Please rename "locality" to "site" in every one of the rows below, then write the rows out again with nothing else changed.

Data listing
┄┄┄┄┄┄┄┄┄┄

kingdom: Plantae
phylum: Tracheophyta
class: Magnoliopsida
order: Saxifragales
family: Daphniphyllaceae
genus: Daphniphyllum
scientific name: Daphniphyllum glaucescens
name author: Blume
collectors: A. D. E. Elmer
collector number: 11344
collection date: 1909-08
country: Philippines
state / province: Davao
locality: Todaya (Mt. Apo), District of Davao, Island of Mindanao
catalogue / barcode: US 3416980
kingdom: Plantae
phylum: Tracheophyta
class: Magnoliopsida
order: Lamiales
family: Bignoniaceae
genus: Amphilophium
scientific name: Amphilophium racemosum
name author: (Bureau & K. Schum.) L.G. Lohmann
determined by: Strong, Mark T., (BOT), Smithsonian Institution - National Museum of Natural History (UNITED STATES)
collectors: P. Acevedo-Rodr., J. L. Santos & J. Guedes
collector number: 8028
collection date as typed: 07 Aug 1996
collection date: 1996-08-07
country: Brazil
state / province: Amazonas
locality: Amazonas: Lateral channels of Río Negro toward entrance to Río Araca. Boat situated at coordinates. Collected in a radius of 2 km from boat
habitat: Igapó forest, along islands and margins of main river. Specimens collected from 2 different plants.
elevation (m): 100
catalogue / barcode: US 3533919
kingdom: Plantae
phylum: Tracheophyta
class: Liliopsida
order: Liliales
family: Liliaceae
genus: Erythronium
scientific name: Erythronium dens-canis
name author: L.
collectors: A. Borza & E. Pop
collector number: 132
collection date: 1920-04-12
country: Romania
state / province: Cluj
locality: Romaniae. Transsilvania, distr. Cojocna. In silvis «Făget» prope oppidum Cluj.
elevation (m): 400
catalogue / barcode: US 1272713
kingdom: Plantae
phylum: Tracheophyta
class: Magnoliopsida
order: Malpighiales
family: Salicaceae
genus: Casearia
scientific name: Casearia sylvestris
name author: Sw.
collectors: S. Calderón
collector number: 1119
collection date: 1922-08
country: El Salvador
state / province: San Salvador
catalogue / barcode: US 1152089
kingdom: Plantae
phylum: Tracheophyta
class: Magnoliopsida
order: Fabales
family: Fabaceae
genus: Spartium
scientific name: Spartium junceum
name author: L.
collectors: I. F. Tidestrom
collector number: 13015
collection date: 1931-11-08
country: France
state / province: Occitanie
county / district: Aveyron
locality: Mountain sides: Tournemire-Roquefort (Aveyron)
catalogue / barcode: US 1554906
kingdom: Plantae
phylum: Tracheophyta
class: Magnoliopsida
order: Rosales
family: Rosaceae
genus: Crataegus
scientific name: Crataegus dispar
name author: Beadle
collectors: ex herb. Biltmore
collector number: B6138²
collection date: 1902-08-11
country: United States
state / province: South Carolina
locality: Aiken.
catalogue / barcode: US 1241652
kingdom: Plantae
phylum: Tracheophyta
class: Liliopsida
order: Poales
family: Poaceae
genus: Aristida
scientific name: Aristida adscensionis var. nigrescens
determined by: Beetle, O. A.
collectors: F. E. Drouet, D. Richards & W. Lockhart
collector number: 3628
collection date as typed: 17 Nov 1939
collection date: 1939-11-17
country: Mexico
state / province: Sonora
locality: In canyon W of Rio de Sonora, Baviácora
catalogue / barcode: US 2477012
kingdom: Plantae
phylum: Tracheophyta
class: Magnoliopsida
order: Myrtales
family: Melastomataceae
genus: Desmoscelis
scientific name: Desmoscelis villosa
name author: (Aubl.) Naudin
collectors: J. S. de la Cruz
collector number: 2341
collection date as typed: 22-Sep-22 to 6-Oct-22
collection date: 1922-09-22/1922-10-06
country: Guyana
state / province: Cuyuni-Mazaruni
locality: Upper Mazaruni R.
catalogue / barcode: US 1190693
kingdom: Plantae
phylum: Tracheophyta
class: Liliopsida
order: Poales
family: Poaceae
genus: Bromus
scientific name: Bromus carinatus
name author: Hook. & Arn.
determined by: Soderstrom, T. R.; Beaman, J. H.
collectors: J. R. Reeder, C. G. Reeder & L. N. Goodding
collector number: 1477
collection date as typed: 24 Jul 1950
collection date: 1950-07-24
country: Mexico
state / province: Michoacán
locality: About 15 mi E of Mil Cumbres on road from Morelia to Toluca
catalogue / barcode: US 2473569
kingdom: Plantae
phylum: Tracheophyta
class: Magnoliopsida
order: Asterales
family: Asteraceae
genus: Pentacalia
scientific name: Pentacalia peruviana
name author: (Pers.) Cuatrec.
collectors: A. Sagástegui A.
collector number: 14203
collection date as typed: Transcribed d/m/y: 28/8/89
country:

┄┄┄┄┄┄┄┄┄┄

TASK RESULT —
kingdom: Plantae
phylum: Tracheophyta
class: Magnoliopsida
order: Saxifragales
family: Daphniphyllaceae
genus: Daphniphyllum
scientific name: Daphniphyllum glaucescens
name author: Blume
collectors: A. D. E. Elmer
collector number: 11344
collection date: 1909-08
country: Philippines
state / province: Davao
site: Todaya (Mt. Apo), District of Davao, Island of Mindanao
catalogue / barcode: US 3416980
kingdom: Plantae
phylum: Tracheophyta
class: Magnoliopsida
order: Lamiales
family: Bignoniaceae
genus: Amphilophium
scientific name: Amphilophium racemosum
name author: (Bureau & K. Schum.) L.G. Lohmann
determined by: Strong, Mark T., (BOT), Smithsonian Institution - National Museum of Natural History (UNITED STATES)
collectors: P. Acevedo-Rodr., J. L. Santos & J. Guedes
collector number: 8028
collection date as typed: 07 Aug 1996
collection date: 1996-08-07
country: Brazil
state / province: Amazonas
site: Amazonas: Lateral channels of Río Negro toward entrance to Río Araca. Boat situated at coordinates. Collected in a radius of 2 km from boat
habitat: Igapó forest, along islands and margins of main river. Specimens collected from 2 different plants.
elevation (m): 100
catalogue / barcode: US 3533919
kingdom: Plantae
phylum: Tracheophyta
class: Liliopsida
order: Liliales
family: Liliaceae
genus: Erythronium
scientific name: Erythronium dens-canis
name author: L.
collectors: A. Borza & E. Pop
collector number: 132
collection date: 1920-04-12
country: Romania
state / province: Cluj
site: Romaniae. Transsilvania, distr. Cojocna. In silvis «Făget» prope oppidum Cluj.
elevation (m): 400
catalogue / barcode: US 1272713
kingdom: Plantae
phylum: Tracheophyta
class: Magnoliopsida
order: Malpighiales
family: Salicaceae
genus: Casearia
scientific name: Casearia sylvestris
name author: Sw.
collectors: S. Calderón
collector number: 1119
collection date: 1922-08
country: El Salvador
state / province: San Salvador
catalogue / barcode: US 1152089
kingdom: Plantae
phylum: Tracheophyta
class: Magnoliopsida
order: Fabales
family: Fabaceae
genus: Spartium
scientific name: Spartium junceum
name author: L.
collectors: I. F. Tidestrom
collector number: 13015
collection date: 1931-11-08
country: France
state / province: Occitanie
county / district: Aveyron
site: Mountain sides: Tournemire-Roquefort (Aveyron)
catalogue / barcode: US 1554906
kingdom: Plantae
phylum: Tracheophyta
class: Magnoliopsida
order: Rosales
family: Rosaceae
genus: Crataegus
scientific name: Crataegus dispar
name author: Beadle
collectors: ex herb. Biltmore
collector number: B6138²
collection date: 1902-08-11
country: United States
state / province: South Carolina
site: Aiken.
catalogue / barcode: US 1241652
kingdom: Plantae
phylum: Tracheophyta
class: Liliopsida
order: Poales
family: Poaceae
genus: Aristida
scientific name: Aristida adscensionis var. nigrescens
determined by: Beetle, O. A.
collectors: F. E. Drouet, D. Richards & W. Lockhart
collector number: 3628
collection date as typed: 17 Nov 1939
collection date: 1939-11-17
country: Mexico
state / province: Sonora
site: In canyon W of Rio de Sonora, Baviácora
catalogue / barcode: US 2477012
kingdom: Plantae
phylum: Tracheophyta
class: Magnoliopsida
order: Myrtales
family: Melastomataceae
genus: Desmoscelis
scientific name: Desmoscelis villosa
name author: (Aubl.) Naudin
collectors: J. S. de la Cruz
collector number: 2341
collection date as typed: 22-Sep-22 to 6-Oct-22
collection date: 1922-09-22/1922-10-06
country: Guyana
state / province: Cuyuni-Mazaruni
site: Upper Mazaruni R.
catalogue / barcode: US 1190693
kingdom: Plantae
phylum: Tracheophyta
class: Liliopsida
order: Poales
family: Poaceae
genus: Bromus
scientific name: Bromus carinatus
name author: Hook. & Arn.
determined by: Soderstrom, T. R.; Beaman, J. H.
collectors: J. R. Reeder, C. G. Reeder & L. N. Goodding
collector number: 1477
collection date as typed: 24 Jul 1950
collection date: 1950-07-24
country: Mexico
state / province: Michoacán
site: About 15 mi E of Mil Cumbres on road from Morelia to Toluca
catalogue / barcode: US 2473569
kingdom: Plantae
phylum: Tracheophyta
class: Magnoliopsida
order: Asterales
family: Asteraceae
genus: Pentacalia
scientific name: Pentacalia peruviana
name author: (Pers.) Cuatrec.
collectors: A. Sagástegui A.
collector number: 14203
collection date as typed: Transcribed d/m/y: 28/8/89
country:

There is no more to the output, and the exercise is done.